■ Your tasks ■
**1)** Answer from the odd-compliments post, marking each answer (a), (b), (c):
(a) On which platform is the Daily Odd Compliment account hosted?
(b) What activity does the wingman compliment suggest doing together?
(c) On which site does the writer say the reader is really witty?
**2)** Extract the passage of the odd-compliments post from "In case you" up to and including "one of them.", copying it verbatim.
**3)** Translate this sentence from the odd-compliments post into Spanish: "Love is many things, but socially acceptable is not one of them."
[Document start]
In case you haven’t seen it already, the Daily Odd Compliment account on Tumblr is one of the greatest things that the internet has to offer.  It expresses genuine emotion through very weird ideas which, if we’re honest with ourselves, is often the most accurate way to do so.  Love is many things, but socially acceptable is not one of them.

In honour of this bizarre but brilliant concept, and as a sort-of sequel to this post about awesome attributes we all have, I would like to add a few of my own weird compliments.  Trust me, at least one of these applies to you.  Yes, you with the face.  These compliments will be things that your friends and loved ones definitely think about you, and hopefully things that you think about them, too.

  • You are the first person I call when I’ve embarrassed myself in public, partly because I know that you’ll make me feel better about it, but mainly because I like to make you laugh.
  • You are my first choice of wingman for crazy adventures.  I could call you and say “let’s go swing dancing!” and your response would probably be “Cool.  Flats or heels?”  I don’t know why you go along with my ridiculous schemes, but I’m glad that you do.
  • You are really witty on Facebook.
  • Your ability to text while walking baffles me, but it’s also pretty impressive.
  • You are way too good at coping with hangovers.  Seriously, I don’t understand how you didn’t get a letter from Hogwarts with a magical ability like that.
[Document end]
[Recorded data start]
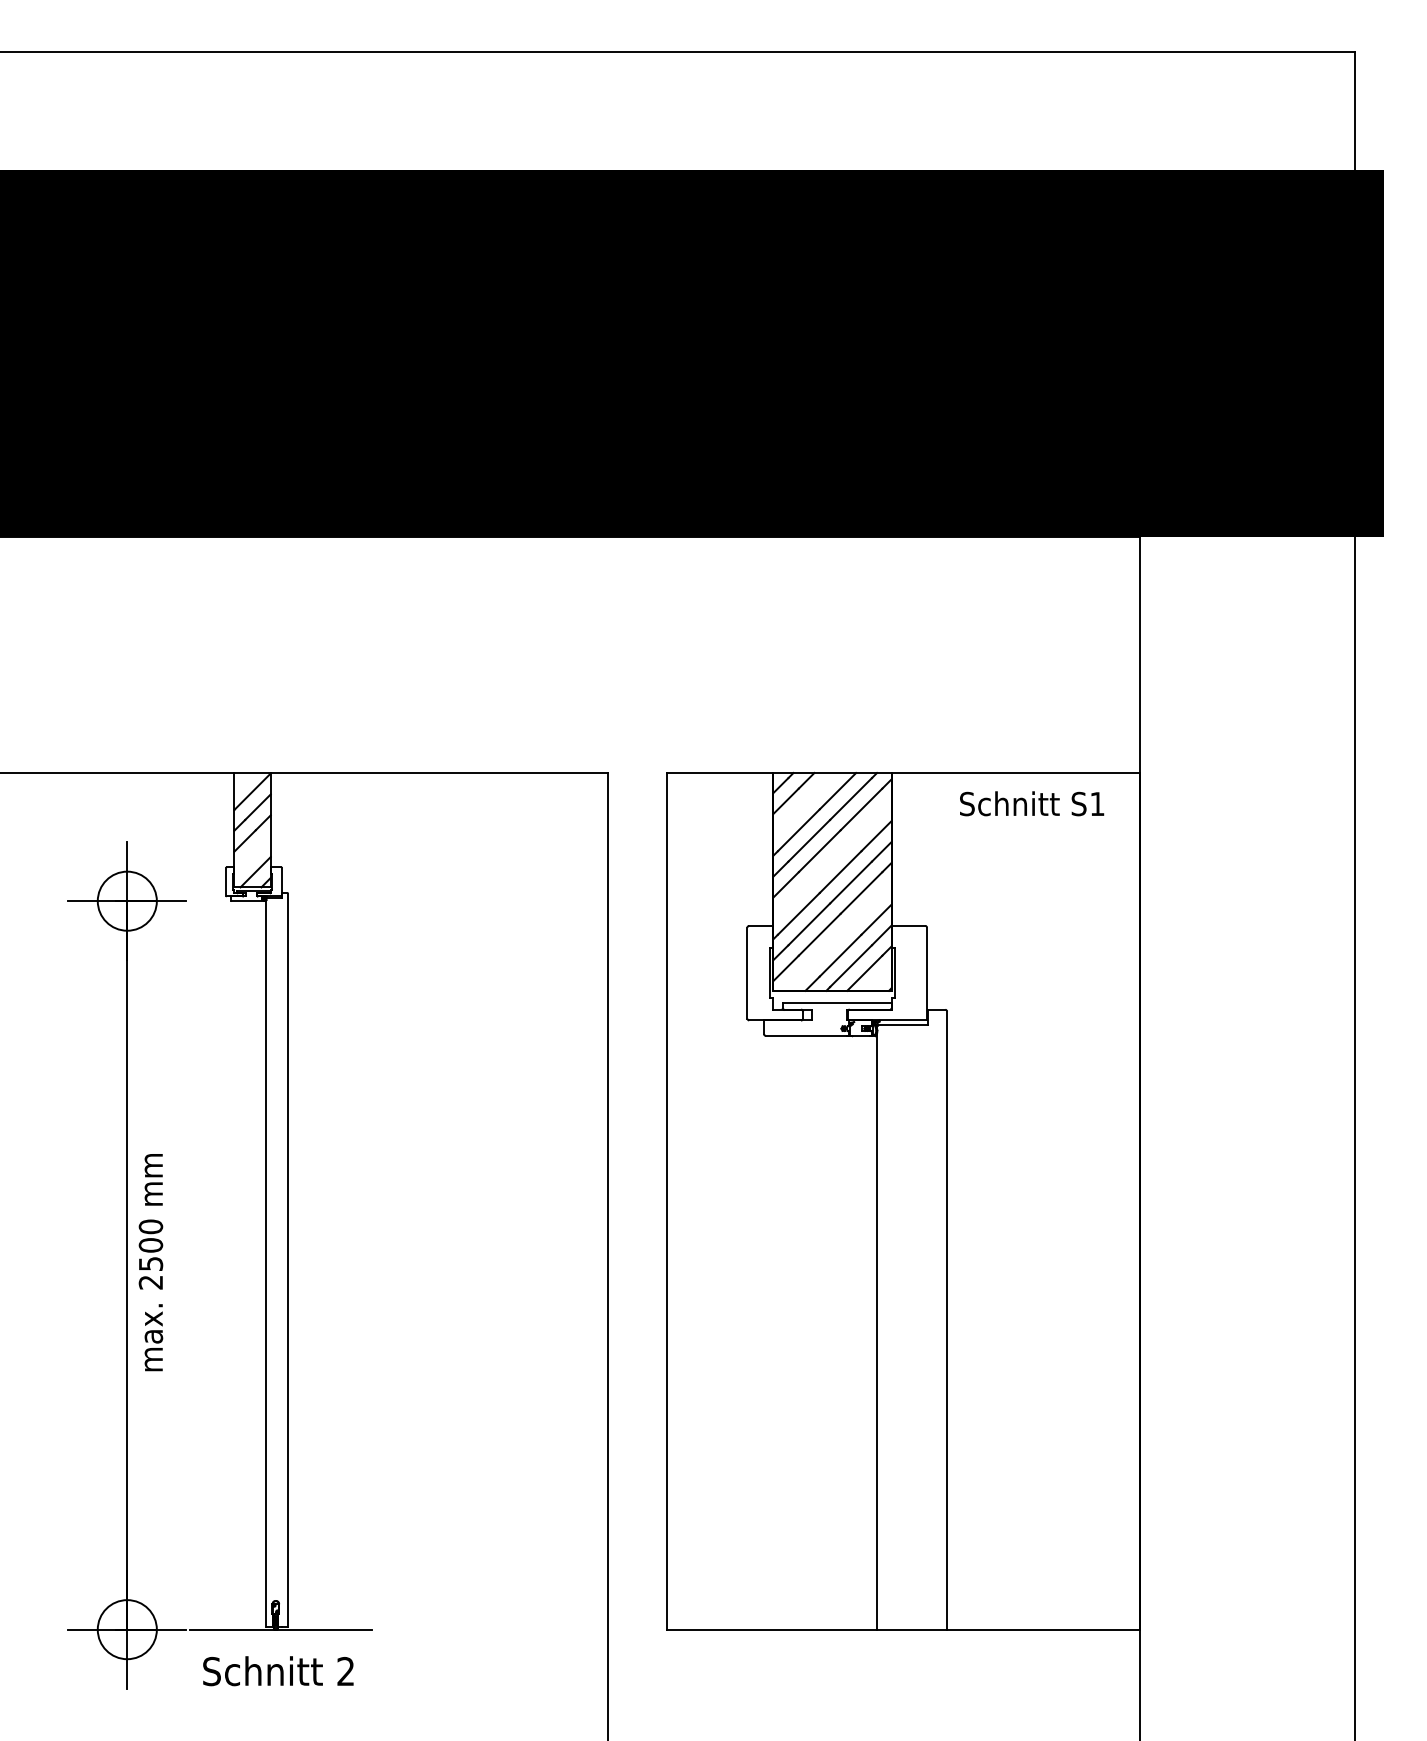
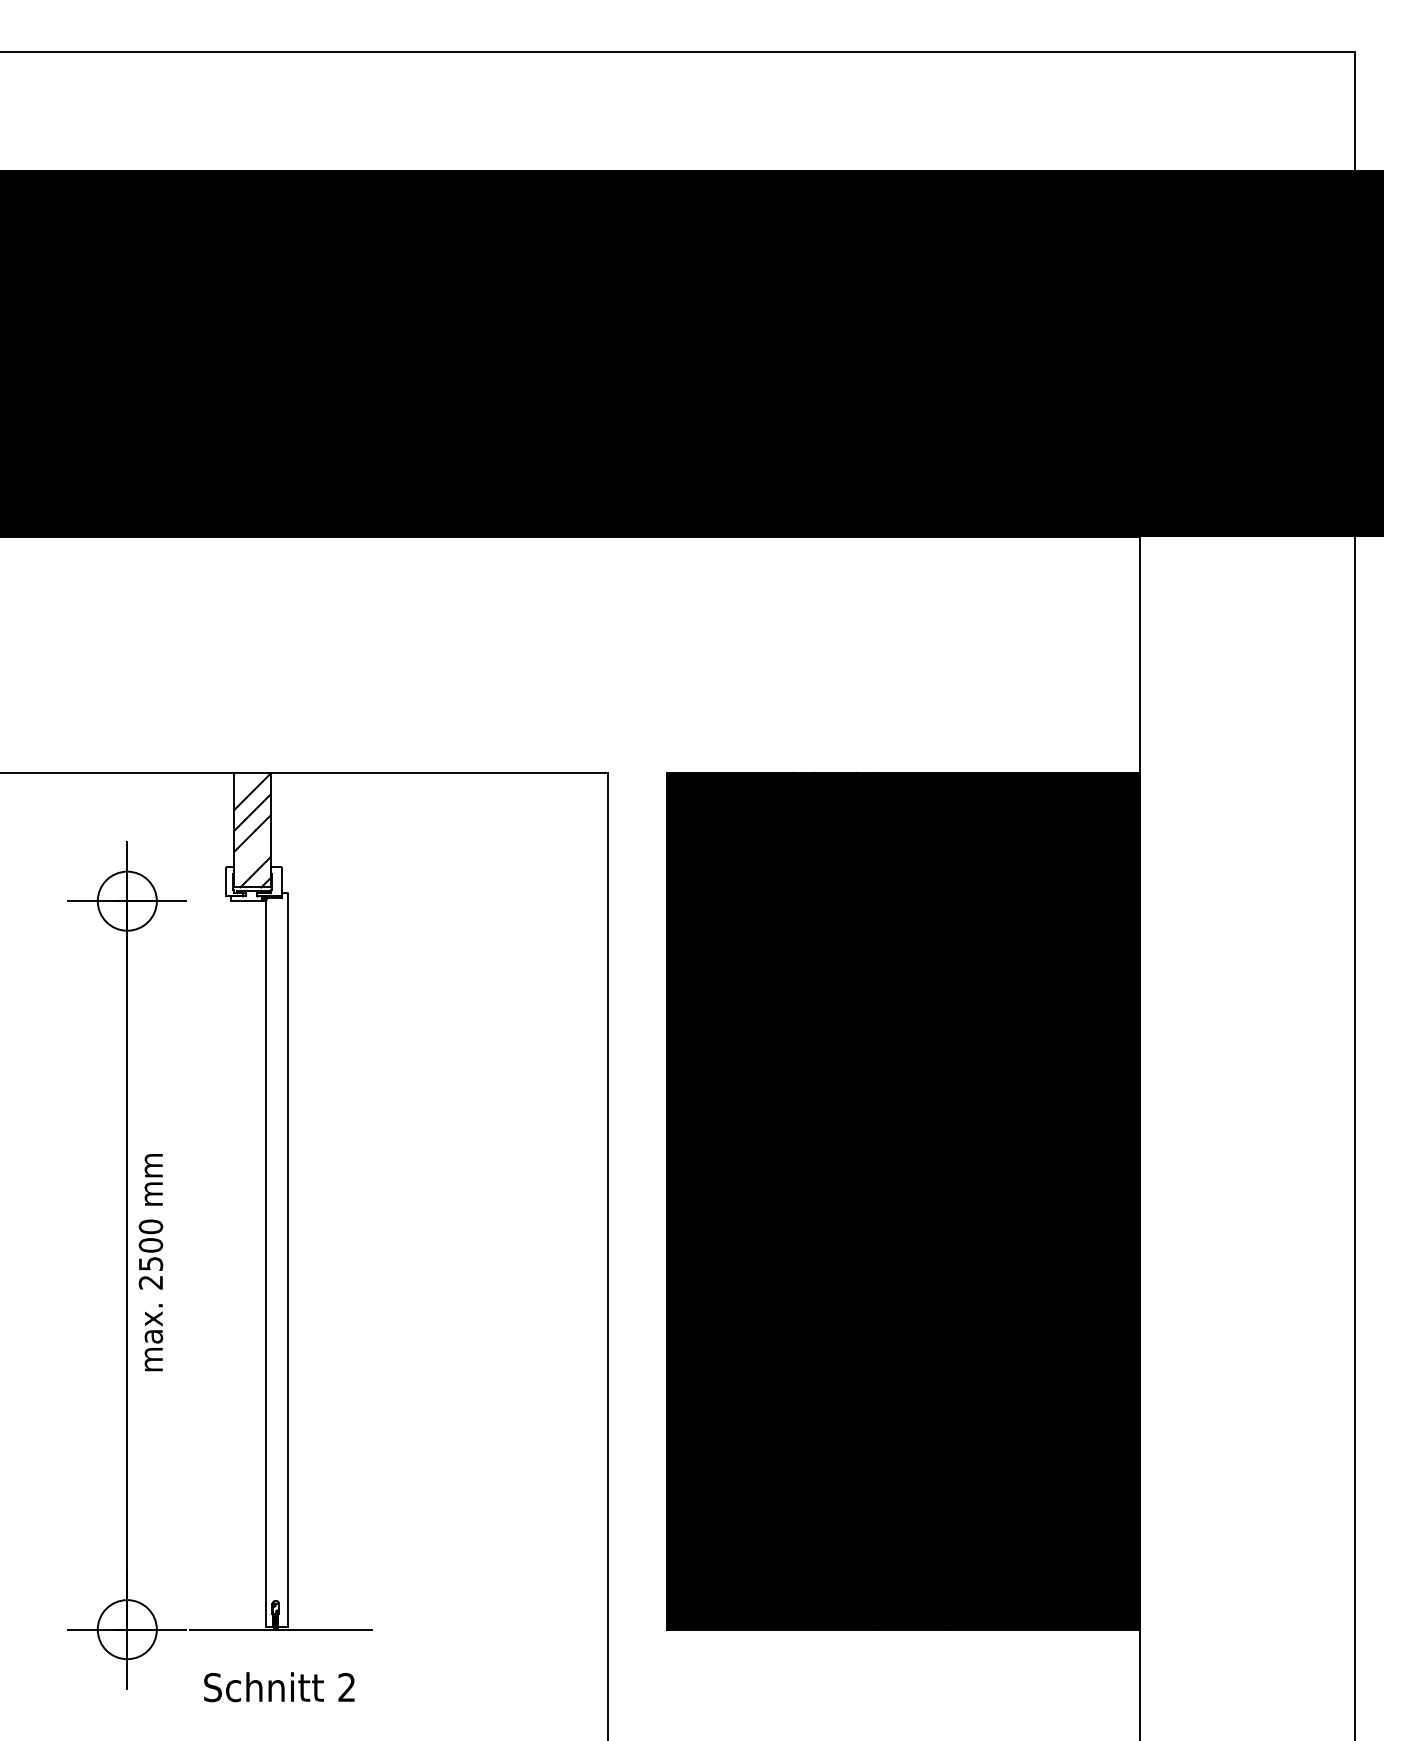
fill at (903, 1201): none -> present
text at (278, 1671) position: (278, 1671) -> (279, 1687)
[Recorded data end]
■ Correct answers ■
**1)**
(a) Tumblr
(b) Swing dancing
(c) Facebook

**2)**
In case you haven’t seen it already, the Daily Odd Compliment account on Tumblr is one of the greatest things that the internet has to offer.  It expresses genuine emotion through very weird ideas which, if we’re honest with ourselves, is often the most accurate way to do so.  Love is many things, but socially acceptable is not one of them.

**3)** El amor es muchas cosas, pero socialmente aceptable no es una de ellas.